--- Records shown Enclosed Below ---

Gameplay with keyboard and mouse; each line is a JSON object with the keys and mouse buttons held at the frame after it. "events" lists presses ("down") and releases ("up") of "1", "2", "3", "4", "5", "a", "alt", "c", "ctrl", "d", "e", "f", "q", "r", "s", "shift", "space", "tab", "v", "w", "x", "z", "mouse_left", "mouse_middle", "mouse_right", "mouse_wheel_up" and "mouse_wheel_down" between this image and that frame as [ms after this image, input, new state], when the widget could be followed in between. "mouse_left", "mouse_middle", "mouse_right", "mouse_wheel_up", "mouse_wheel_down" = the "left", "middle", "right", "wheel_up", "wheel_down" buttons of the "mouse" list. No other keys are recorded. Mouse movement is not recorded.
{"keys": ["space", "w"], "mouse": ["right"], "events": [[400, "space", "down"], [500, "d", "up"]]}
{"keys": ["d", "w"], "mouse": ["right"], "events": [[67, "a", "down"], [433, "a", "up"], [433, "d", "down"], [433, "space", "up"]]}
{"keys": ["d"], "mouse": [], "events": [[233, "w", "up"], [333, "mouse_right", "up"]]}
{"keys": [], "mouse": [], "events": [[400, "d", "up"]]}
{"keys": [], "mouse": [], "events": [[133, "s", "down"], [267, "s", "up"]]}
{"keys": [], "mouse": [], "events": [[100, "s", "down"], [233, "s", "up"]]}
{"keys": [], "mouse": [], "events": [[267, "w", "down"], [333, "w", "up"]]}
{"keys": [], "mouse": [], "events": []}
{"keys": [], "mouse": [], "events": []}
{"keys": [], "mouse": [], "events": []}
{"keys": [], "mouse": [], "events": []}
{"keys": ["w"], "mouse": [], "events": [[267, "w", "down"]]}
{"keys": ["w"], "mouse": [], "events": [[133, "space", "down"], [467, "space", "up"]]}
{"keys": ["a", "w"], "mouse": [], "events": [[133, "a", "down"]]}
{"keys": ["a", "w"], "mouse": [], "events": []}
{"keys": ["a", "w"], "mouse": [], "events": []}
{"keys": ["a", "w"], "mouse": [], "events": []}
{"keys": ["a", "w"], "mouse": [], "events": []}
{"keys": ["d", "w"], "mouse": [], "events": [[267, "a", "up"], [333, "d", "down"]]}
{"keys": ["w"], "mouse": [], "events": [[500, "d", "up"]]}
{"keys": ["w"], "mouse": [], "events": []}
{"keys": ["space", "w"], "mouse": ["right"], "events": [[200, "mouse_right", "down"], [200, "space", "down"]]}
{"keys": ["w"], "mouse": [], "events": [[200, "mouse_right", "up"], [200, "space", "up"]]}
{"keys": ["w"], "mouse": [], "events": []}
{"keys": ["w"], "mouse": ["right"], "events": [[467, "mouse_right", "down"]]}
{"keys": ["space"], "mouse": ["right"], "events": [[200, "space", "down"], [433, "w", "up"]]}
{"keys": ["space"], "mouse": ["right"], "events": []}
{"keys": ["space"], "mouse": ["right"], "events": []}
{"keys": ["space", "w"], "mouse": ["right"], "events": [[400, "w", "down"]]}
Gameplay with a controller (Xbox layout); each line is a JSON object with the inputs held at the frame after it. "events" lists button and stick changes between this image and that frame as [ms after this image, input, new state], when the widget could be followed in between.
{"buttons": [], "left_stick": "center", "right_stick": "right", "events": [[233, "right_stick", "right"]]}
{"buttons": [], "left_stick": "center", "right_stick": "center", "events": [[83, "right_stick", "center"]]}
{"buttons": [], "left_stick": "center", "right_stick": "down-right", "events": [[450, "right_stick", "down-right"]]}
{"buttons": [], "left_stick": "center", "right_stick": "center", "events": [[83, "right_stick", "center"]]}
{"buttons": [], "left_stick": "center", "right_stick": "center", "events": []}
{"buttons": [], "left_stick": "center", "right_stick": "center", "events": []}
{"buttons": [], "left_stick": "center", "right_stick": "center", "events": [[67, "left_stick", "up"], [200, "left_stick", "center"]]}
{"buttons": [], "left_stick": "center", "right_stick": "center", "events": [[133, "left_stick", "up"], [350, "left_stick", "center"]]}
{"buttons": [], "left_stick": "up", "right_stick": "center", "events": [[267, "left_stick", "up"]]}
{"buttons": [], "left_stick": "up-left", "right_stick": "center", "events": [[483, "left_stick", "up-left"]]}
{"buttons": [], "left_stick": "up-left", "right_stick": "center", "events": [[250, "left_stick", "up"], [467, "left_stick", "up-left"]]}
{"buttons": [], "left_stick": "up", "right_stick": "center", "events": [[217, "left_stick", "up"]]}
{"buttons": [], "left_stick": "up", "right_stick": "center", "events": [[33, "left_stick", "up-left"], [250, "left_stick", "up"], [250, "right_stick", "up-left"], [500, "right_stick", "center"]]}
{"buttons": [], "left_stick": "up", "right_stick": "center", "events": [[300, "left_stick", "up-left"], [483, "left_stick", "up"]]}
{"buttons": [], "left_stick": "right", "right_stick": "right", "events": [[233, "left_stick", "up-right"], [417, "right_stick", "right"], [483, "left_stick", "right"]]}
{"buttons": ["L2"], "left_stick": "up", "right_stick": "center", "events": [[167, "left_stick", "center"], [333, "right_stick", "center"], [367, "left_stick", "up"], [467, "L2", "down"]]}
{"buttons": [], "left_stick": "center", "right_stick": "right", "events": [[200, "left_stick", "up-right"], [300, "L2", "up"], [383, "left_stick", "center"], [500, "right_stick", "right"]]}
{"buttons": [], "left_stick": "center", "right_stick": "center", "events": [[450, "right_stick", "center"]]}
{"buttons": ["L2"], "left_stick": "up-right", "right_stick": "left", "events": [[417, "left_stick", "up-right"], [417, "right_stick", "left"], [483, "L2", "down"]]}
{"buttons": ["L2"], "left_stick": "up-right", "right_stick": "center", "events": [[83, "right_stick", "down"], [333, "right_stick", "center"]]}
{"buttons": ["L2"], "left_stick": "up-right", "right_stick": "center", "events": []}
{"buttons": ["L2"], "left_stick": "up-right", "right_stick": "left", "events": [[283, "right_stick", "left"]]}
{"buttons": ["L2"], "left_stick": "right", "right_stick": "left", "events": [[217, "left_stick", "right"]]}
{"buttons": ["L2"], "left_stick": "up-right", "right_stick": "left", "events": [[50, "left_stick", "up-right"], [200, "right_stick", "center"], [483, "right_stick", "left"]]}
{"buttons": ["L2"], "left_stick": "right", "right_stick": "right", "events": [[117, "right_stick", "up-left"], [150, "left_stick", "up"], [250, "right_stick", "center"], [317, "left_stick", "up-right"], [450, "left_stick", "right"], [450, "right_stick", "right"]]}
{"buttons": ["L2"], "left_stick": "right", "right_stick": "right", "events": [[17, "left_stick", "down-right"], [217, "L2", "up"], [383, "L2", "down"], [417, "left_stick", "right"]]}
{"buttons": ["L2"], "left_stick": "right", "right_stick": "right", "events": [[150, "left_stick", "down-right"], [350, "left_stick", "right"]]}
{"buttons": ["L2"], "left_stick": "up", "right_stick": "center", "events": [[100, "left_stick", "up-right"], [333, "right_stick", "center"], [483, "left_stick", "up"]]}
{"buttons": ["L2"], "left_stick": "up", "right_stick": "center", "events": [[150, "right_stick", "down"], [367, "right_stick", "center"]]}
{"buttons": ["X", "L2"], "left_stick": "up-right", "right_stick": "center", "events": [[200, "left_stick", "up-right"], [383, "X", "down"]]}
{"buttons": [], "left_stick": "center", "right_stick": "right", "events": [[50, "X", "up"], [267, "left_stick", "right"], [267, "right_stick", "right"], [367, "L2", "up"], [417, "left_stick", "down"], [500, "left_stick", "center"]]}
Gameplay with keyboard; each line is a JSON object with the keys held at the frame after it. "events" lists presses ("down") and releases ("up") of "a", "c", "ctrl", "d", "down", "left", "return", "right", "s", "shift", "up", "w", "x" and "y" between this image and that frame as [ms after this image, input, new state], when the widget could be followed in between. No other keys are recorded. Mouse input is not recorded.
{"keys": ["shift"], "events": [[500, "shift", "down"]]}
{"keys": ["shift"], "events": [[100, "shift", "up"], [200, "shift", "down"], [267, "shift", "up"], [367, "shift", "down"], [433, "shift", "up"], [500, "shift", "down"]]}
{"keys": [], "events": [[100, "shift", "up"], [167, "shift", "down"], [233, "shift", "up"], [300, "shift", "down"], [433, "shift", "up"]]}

--- End of Enclosed Records shown ---

**Prompt**
Within the records, on how many lines does the word "ctrl" appear? Provide the number alone.

**Output of the task**
2